Exercise goal:
Below are the records; count how many of their lines carry "Recruitment" and give only the number.

(The input begins)

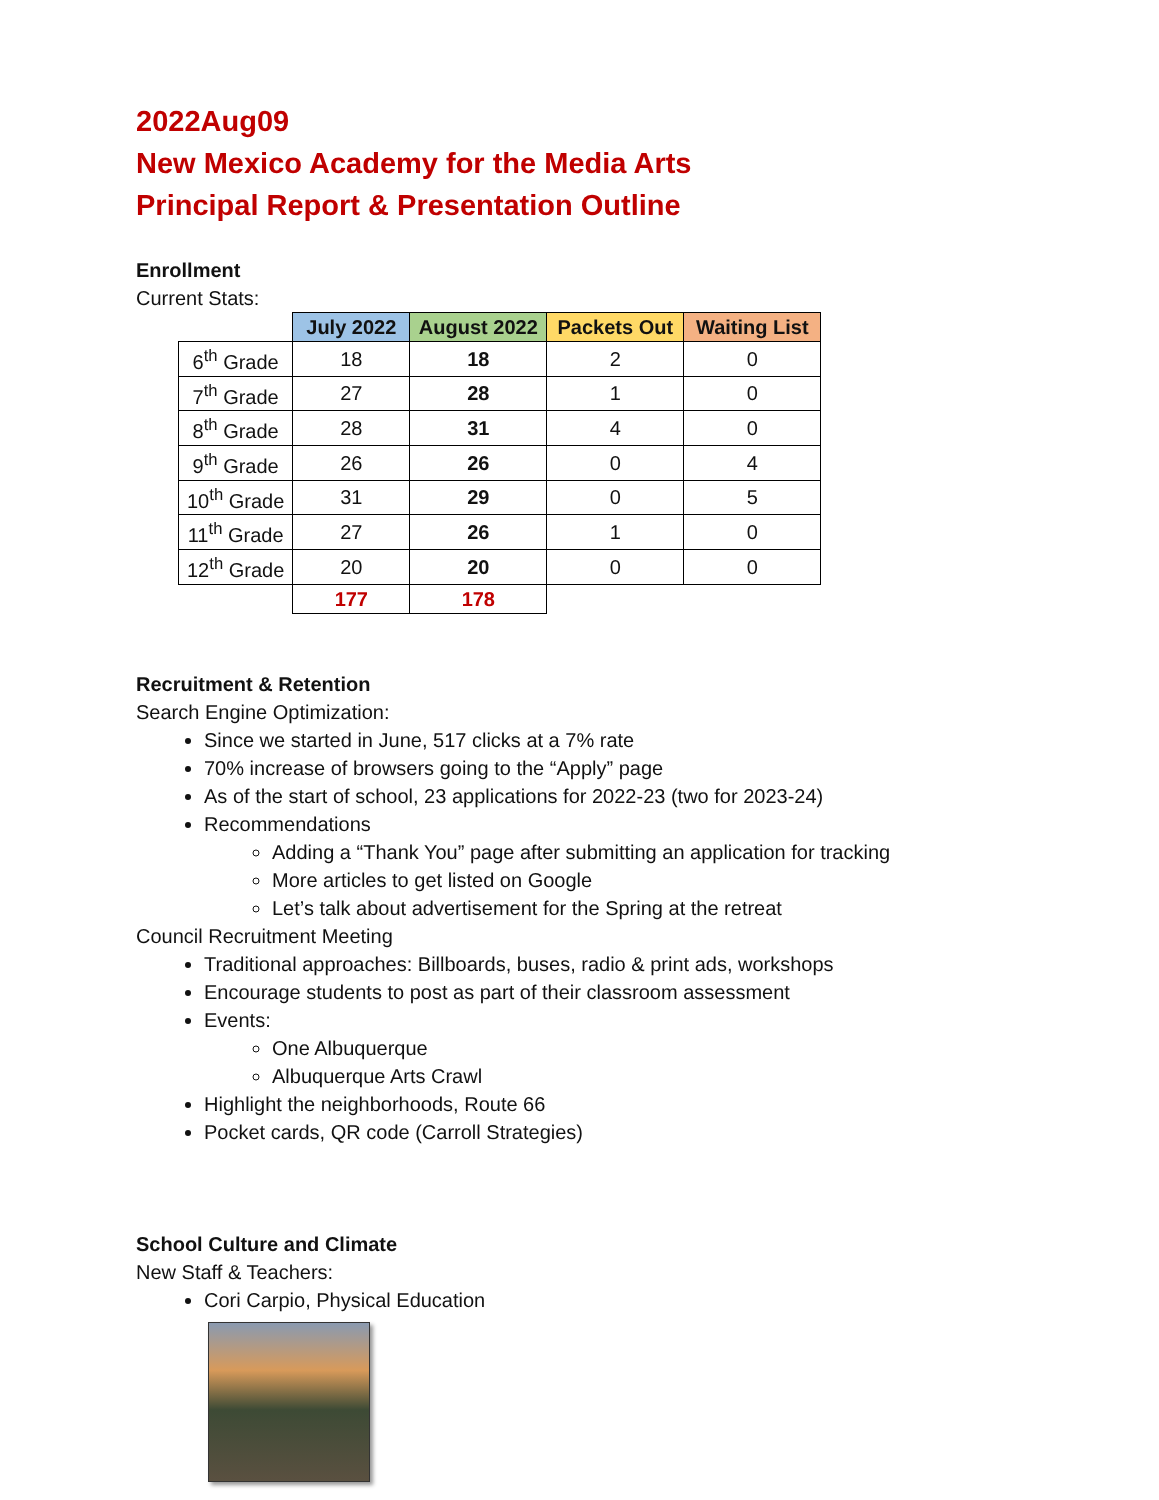2022Aug09
New Mexico Academy for the Media Arts
Principal Report & Presentation Outline
Enrollment
Current Stats:
| | July 2022 | August 2022 | Packets Out | Waiting List |
| 6<sup>th</sup> Grade | 18 | 18 | 2 | 0 |
| 7<sup>th</sup> Grade | 27 | 28 | 1 | 0 |
| 8<sup>th</sup> Grade | 28 | 31 | 4 | 0 |
| 9<sup>th</sup> Grade | 26 | 26 | 0 | 4 |
| 10<sup>th</sup> Grade | 31 | 29 | 0 | 5 |
| 11<sup>th</sup> Grade | 27 | 26 | 1 | 0 |
| 12<sup>th</sup> Grade | 20 | 20 | 0 | 0 |
| | 177 | 178 | | |
Recruitment & Retention
Search Engine Optimization:
Since we started in June, 517 clicks at a 7% rate
70% increase of browsers going to the “Apply” page
As of the start of school, 23 applications for 2022-23 (two for 2023-24)
Recommendations
Adding a “Thank You” page after submitting an application for tracking
More articles to get listed on Google
Let’s talk about advertisement for the Spring at the retreat
Council Recruitment Meeting
Traditional approaches: Billboards, buses, radio & print ads, workshops
Encourage students to post as part of their classroom assessment
Events:
One Albuquerque
Albuquerque Arts Crawl
Highlight the neighborhoods, Route 66
Pocket cards, QR code (Carroll Strategies)
School Culture and Climate
New Staff & Teachers:
Cori Carpio, Physical Education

(The input ends)

Task result:
2